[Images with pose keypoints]
=== Section Start ===
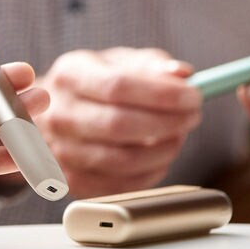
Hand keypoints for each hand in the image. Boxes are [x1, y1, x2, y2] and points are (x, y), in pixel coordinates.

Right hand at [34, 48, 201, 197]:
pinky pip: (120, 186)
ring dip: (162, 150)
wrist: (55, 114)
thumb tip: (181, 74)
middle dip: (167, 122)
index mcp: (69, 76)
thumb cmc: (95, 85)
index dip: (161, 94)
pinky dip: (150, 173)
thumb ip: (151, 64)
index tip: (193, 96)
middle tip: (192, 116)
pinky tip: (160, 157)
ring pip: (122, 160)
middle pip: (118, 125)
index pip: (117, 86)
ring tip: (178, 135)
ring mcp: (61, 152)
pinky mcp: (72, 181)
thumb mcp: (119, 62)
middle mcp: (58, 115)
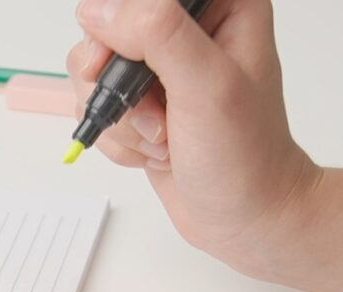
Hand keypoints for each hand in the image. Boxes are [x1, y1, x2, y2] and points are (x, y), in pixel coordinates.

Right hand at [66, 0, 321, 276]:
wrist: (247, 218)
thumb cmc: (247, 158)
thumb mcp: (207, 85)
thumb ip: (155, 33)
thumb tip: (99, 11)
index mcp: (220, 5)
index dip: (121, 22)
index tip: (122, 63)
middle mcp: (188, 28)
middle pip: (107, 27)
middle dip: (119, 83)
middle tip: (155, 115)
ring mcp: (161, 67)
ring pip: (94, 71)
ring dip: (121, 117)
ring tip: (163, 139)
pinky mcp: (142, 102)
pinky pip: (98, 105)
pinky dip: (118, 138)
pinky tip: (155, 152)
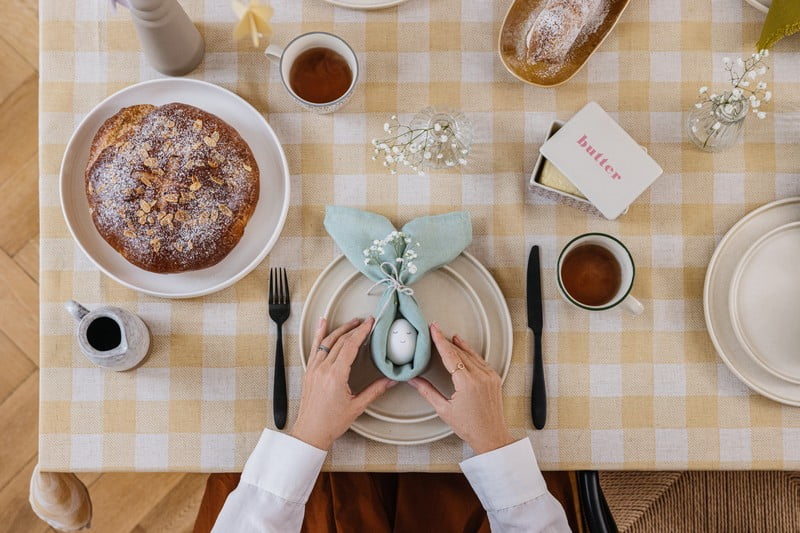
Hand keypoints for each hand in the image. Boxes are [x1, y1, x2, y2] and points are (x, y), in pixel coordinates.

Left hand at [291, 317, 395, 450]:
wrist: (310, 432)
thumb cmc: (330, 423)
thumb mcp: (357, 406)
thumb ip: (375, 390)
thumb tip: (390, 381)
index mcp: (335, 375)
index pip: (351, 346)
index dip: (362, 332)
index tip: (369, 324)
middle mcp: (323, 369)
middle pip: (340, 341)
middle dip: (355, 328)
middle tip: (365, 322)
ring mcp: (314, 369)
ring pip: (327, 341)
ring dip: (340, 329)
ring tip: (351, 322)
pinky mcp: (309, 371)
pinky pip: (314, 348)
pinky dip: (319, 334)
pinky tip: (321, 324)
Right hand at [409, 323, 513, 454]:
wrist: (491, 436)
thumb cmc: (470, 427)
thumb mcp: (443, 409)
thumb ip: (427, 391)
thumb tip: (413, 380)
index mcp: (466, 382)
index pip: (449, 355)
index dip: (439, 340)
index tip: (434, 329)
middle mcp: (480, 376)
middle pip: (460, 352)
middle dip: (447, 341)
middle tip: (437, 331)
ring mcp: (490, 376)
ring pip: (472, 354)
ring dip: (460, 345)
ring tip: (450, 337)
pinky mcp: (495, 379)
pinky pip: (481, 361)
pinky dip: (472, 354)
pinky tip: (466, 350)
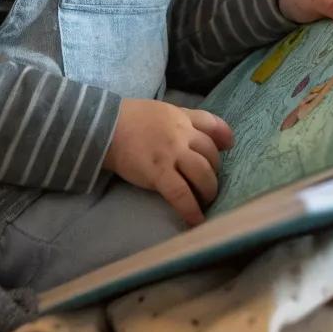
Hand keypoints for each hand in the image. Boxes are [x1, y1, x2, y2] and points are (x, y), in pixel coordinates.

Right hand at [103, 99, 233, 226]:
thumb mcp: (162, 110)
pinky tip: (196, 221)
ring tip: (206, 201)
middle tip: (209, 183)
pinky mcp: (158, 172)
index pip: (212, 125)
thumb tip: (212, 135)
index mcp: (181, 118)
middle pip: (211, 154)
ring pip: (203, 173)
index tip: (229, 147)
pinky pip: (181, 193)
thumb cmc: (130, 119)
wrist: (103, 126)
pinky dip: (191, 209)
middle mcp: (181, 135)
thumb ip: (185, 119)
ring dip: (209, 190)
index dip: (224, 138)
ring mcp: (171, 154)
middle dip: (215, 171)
=== Section End ===
What you are asked to do :: Reproduce exactly, with no pictures, the lines above from the one holding "ring tip: (163, 139)" to the one holding "ring pip: (203, 173)", inclusive.

Result of this task ::
ring tip: (163, 139)
pinky mcp: (142, 102)
pinky pip: (98, 105)
pinky dip: (118, 138)
pinky tip: (155, 152)
Hand keypoints for each hand in the image. Boxes are [x1, y1, x2, y2] and points are (x, y), in pixel coordinates.

Left hand at [291, 317, 395, 450]:
wrist: (310, 432)
thumb cmc: (330, 423)
thumb mcp: (357, 406)
thumb ip: (375, 390)
thumb tip: (390, 381)
index mcp: (335, 375)
index pip: (351, 346)
index dip: (362, 332)
index tip: (369, 324)
middle mcp: (323, 369)
middle pip: (340, 341)
middle dip: (355, 328)
middle tip: (365, 322)
ring mcp: (314, 369)
ring pip: (327, 341)
ring dip: (340, 329)
ring tip: (351, 322)
pinky mcp: (309, 371)
pinky pip: (314, 348)
pinky dip: (319, 334)
pinky tip: (321, 324)
Right hand at [409, 323, 513, 454]:
wrist: (491, 436)
thumb cmc: (470, 427)
thumb mcp: (443, 409)
thumb ip: (427, 391)
thumb tip: (413, 380)
index mcp: (466, 382)
index pip: (449, 355)
index dip: (439, 340)
index tip: (434, 329)
middle mcp: (480, 376)
middle pip: (460, 352)
middle dip: (447, 341)
middle tip: (437, 331)
ring mcp: (490, 376)
ring pip: (472, 354)
ring dip: (460, 345)
ring tip: (450, 337)
pinky mcp: (495, 379)
pinky pip: (481, 361)
pinky dip: (472, 354)
pinky tip: (466, 350)
Hand keypoints for each hand in the image. Boxes are [x1, y1, x2, y2] and points are (x, y), in pixel coordinates.

Right hand at [103, 99, 233, 226]:
thumb mcp: (162, 110)
pinky tip: (196, 221)
ring tip: (206, 201)
middle tip: (209, 183)
pinky mcp: (158, 172)
index pip: (212, 125)
thumb tip: (212, 135)
index mcp: (181, 118)
middle pip: (211, 154)
ring pip: (203, 173)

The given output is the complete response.